The course, Equity in Climate Action, will be taught via ASU Sync in the Spring 2021 semester by Lauren Keeler and Marta Berbés-Blázquez, assistant professors at the School of the Future of Innovation in Society

"It's going to be fairly experimental," said Berbés-Blázquez of the course's content. 

Braden Kay, the city of Tempe's sustainability director and senior sustainability fellow at the Global Institute of Sustainability and Innovation, will also be involved in the course. 

"I try to pop in about somewhere between three and five times over the course of the semester," Kay said.

The course focuses on exploring the interaction between equity and sustainability. Kay defines equity as giving more attention and resources to those who have been historically marginalized and left out of government programs.

"What we'll be working on in this class is how do you use the climate movement to also address the social justice movement," Kay said.

Keeler said she regularly works with Kay and the Tempe government on a number of climate-related projects.
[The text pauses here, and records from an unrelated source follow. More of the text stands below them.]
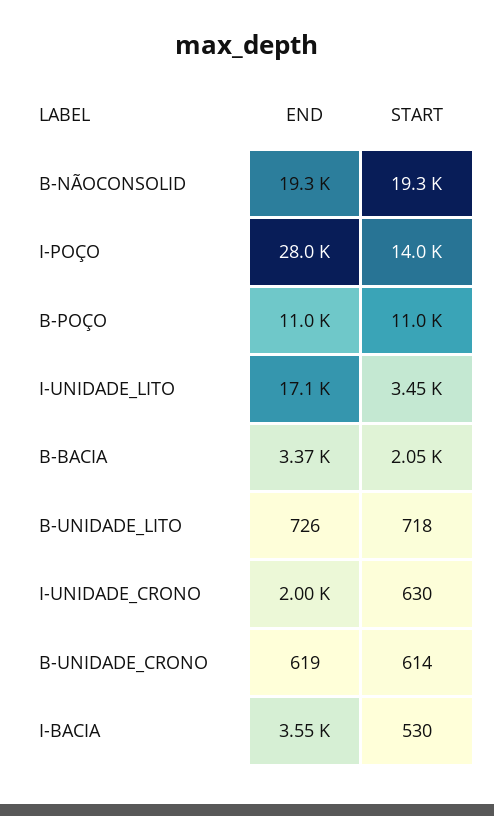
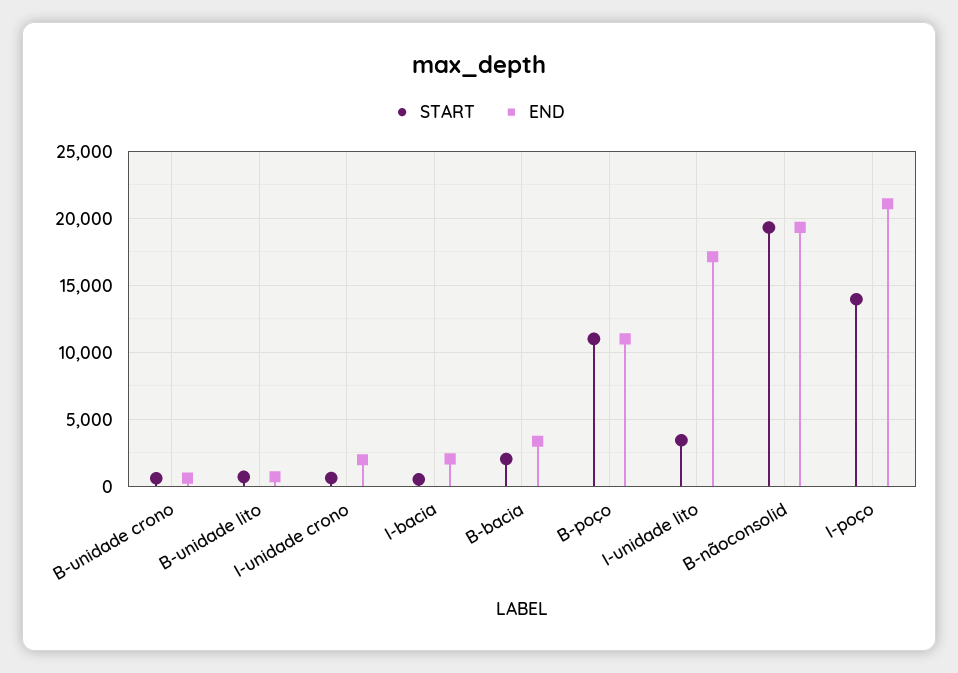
  {
    "END": {
      "B-NÃOCONSOLID": 19300,
-     "I-POÇO": 28000,
+     "I-POÇO": 21000,
      "B-POÇO": 11000,
      "I-UNIDADE_LITO": 17100,
      "B-BACIA": 3370,
      "B-UNIDADE_LITO": 726,
      "I-UNIDADE_CRONO": 2000,
      "B-UNIDADE_CRONO": 619,
-     "I-BACIA": 3550
+     "I-BACIA": 2000
    },
    "START": {
      "B-NÃOCONSOLID": 19300,
      "I-POÇO": 14000,
      "B-POÇO": 11000,
      "I-UNIDADE_LITO": 3450,
      "B-BACIA": 2050,
      "B-UNIDADE_LITO": 718,
      "I-UNIDADE_CRONO": 630,
      "B-UNIDADE_CRONO": 614,
      "I-BACIA": 530
    }
  }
Kay said their long working relationship was at the core of getting Tempe and ASU to collaborate on climate action projects.

Tempe's first Climate Action Plan, adopted by the Tempe City Council on Nov. 7, 2019, was developed as a collaboration between ASU and the city of Tempe.
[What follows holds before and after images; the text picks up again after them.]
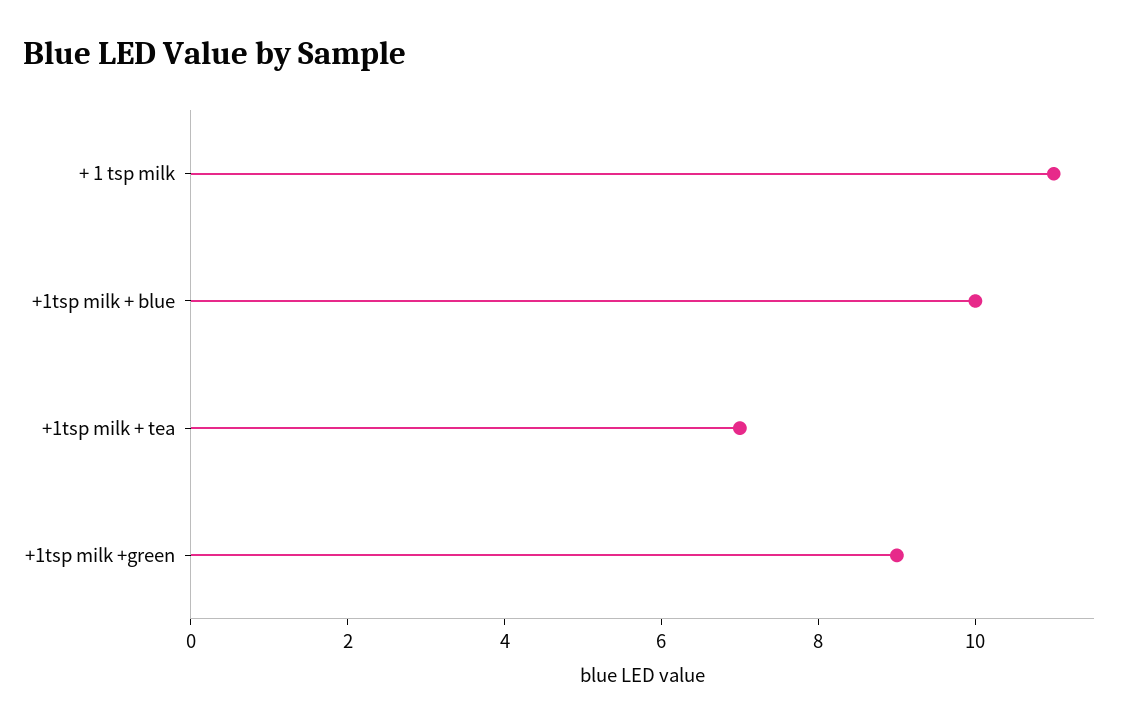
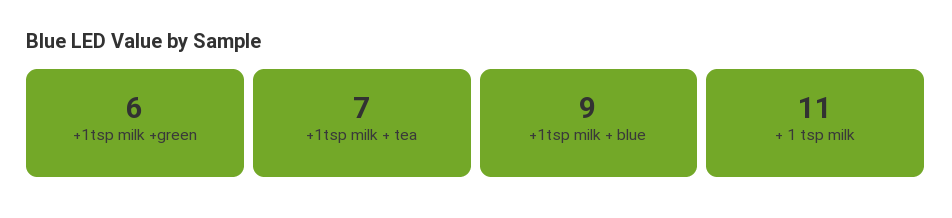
  {
    "+ 1 tsp milk": 11,
-   "+1tsp milk + blue": 10,
+   "+1tsp milk + blue": 9,
    "+1tsp milk + tea": 7,
-   "+1tsp milk +green": 9
+   "+1tsp milk +green": 6
  }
READ MORE: City of Tempe continues work with ASU to craft climate action plan

"I helped write the city's first Climate Action Plan, and the stakeholder engagements that were a part of that first Climate Action Plan were organized by a graduate studio that I ran," Keeler said. "This is an update to the Climate Action Plan, and the city of Tempe actually asked us if we would organize a course again."

This new course means students again will have the chance to affect the ways in which the city of Tempe addresses climate problems.

"We are charged with helping the city think about how it foregrounds equity, equity in general and racial justice in particular, in its update to its Climate Action Plan," Keeler said.

Keeler said students will be "designing conversations" with Tempe's communities to assist the city in developing an equity-driven climate action plan. 

"(Students) are going to be taking some of the policy ideas that came up in the climate action sessions and then helping us figure out how we have conversations with these target groups about those," Kay said.


Keeler emphasized the importance of understanding how climate action and social justice are inextricably linked.

"There is a need in the curriculum for a course that not only engages critical theory around equity and climate action but also teaches students who will be future sustainability practitioners in a variety of places how to do social justice work around climate action," Keeler said.

Although this is a graduate-level course, undergraduate juniors and seniors are encouraged to apply. Undergraduate students must contact their advisors and request permission to enroll.

Keeler said the course could be "an important opportunity for graduate students to mentor undergraduate students. I think that ASU tries to frequently remind us that sustainability doesn't happen in a single department."

"I think that you do gain from having different undergraduates and graduates who come from different disciplines," Berbés-Blázquez said.

The ongoing partnership between ASU and the city of Tempe serves as a model for what to expect from other University and municipal collaborations, according to Kay.

"Here's a group of professors and folks at the city of Tempe that are sort of experimenting with the very beginning of what that would look like," Kay said.

The spring Session C course is being offered at the Tempe campus on Tuesdays from 3 to 5:45 p.m.